For INDB to grow in 2024, it is important to be able to attract new depositors without imposing too high interest rates. Granting CDs at 5-6% makes it easier to get new deposits, but of course this has implications for profitability. Finally, to conclude on the deposit issue, I believe this bank is in decline because it is unwilling to offer average interest rates. Although the overall accounts are largely the same, some depositors believe they have transferred their cash to other banks that offer better rewards. In the end, the total deposit cost is 1.31%, which is really low compared to most local banks. In some cases it can exceed 4%.

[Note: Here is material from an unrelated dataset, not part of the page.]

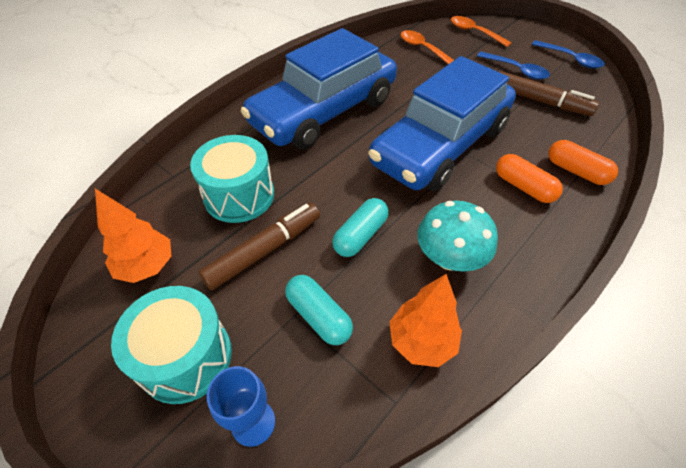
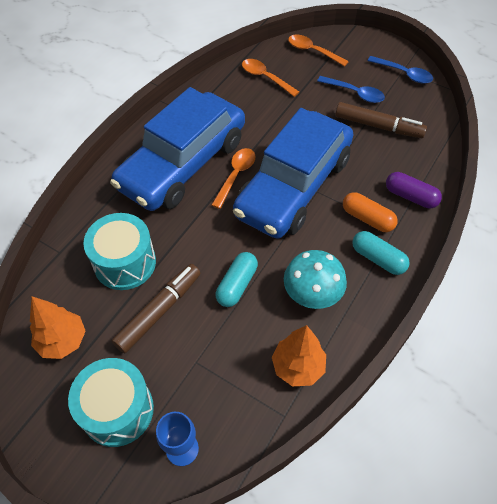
camera: 10 degrees left, 5 degrees up
turquoise capsule [285,275,353,345] -> turquoise capsule moved to [352,231,410,275]
orange capsule [548,140,618,185] -> purple capsule [386,172,442,208]
none -> orange spoon [212,148,256,209]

In the case of INDB, it is clear that the steady decline in net interest margin throughout 2023 is making it difficult for management to operate in the current macroeconomic environment. Interest rates will remain high for at least several quarters, so a continuation of this downward trend cannot be ruled out. These individual considerations are reflected in bank guidelines. In fact, net interest margin is expected to reach around 3.20% by mid-2024.
conclusion
INDB, like many other banks, has increased its LTD ratio to levels close to 100%. All of this limits operations, so I think 2024 will be a somewhat complicated year. The guidance cites low single-digit loan growth. Personally, I do not rule out stagnant growth. I think this is likely, especially if banks fail to improve bank deposits.
The biggest risk is that deposits may continue to decline, which could push the LTD ratio even higher. Granting a CD at a higher interest rate may improve the LTD ratio by a few percentage points, but may significantly worsen the net interest margin (NIM). Overall, the most interesting aspect to monitor in the coming months will be how INDB’s financial structure adapts to the macroeconomic environment. Potentially, the NIM estimate of 3.20% by mid-2024 may be too positive.